■ **Problem**
Whenever a picture appears in the records, exclude it, and transcribe everything else exactly.

----------

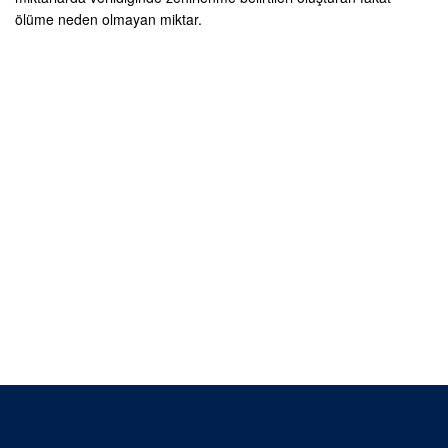
ölüme neden olmayan miktar.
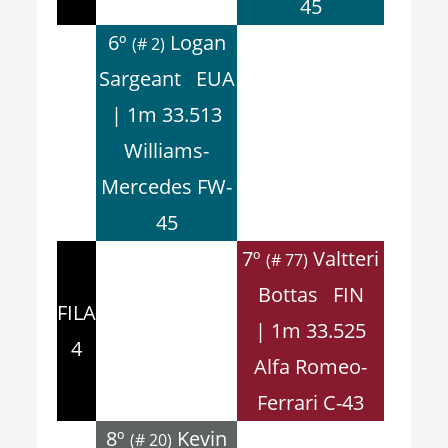
45
6º
Logan
(# 2)
Sargeant EUA
| 1m 33.513
Williams-
Mercedes FW-
45
7º
Valtteri
(# 77)
Bottas FIN
FILA
| 1m 33.525
4
Alfa Romeo-
Ferrari C-43
8º
Kevin
(# 20)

----------

■ **Answer space**
ölüme neden olmayan miktar.
45
6º
Logan
(# 2)
Sargeant EUA
| 1m 33.513
Williams-
Mercedes FW-
45
7º
Valtteri
(# 77)
Bottas FIN
FILA
| 1m 33.525
4
Alfa Romeo-
Ferrari C-43
8º
Kevin
(# 20)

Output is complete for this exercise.